Кузя поднял его, усадил, Вася попытался отодвинуться и даже уползти, сзади зашевелился Николай. Кузя показал ему кулак.

Кузя не давал Васе более двигаться, сам схватил его за голову, придвинулся лоб ко лбу, и все тем же ожесточенным голосом продолжал свои молитвы:

– Богом тебя прошу, повторяй за мною: я не свой, я божий! Я не свой, я божий.

Мария Карловна закрыла рот руками, чтоб не закричать от сумасшествия. Кузя не останавливался и как будто за двоих повторял эту нелепую абракадабру.

Однако не прошло и пары минут, как Вася стал повторять, будто пьяный, язык его заплетался, но сознание возвращалось в больную голову. Это было видно по глазам.

Наконец, он ясно повторил за братом его молитву и посмотрел на мать.

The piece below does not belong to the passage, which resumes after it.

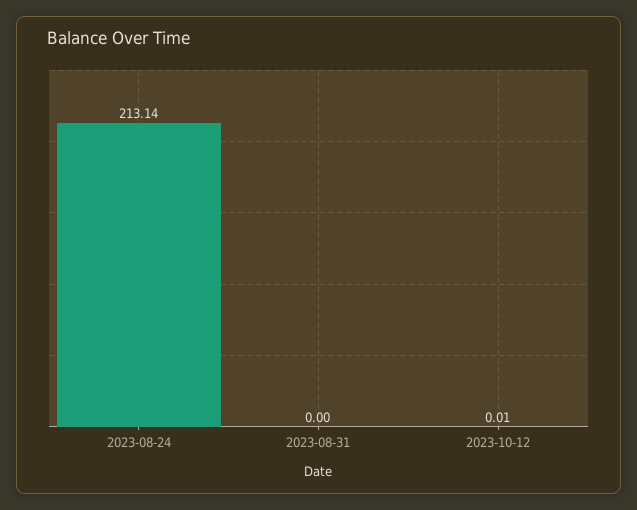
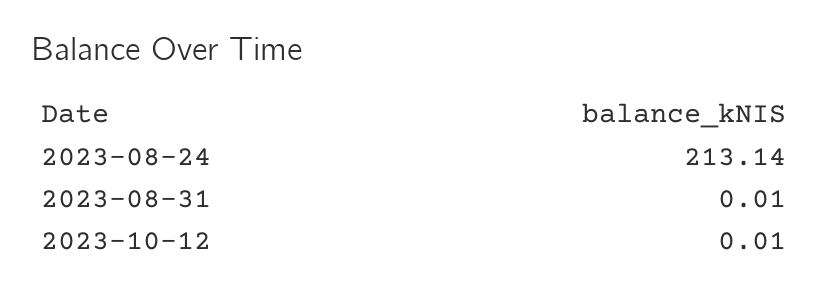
2023-08-31: 0 -> 0.01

Все бросились к нему и к Кузе с объятиями, даже Гриня обнимал Кузю со слезами на глазах. Приступ прошел. Впервые прошел сам и так быстро, и без применения сильных лекарств, которые угнетали сознание, что туда не могло прорваться сумасшествие.

– Меня афганцы научили, – потом объяснял Кузя, когда все сели за стол и разлили водку. – Васе тоже налейте. Ему можно! – сверкнул глазами Кузя. – Он не сумасшедший.

– Какие афганцы в Африке-то? – опять хотел поймать на лжи Кузю отец.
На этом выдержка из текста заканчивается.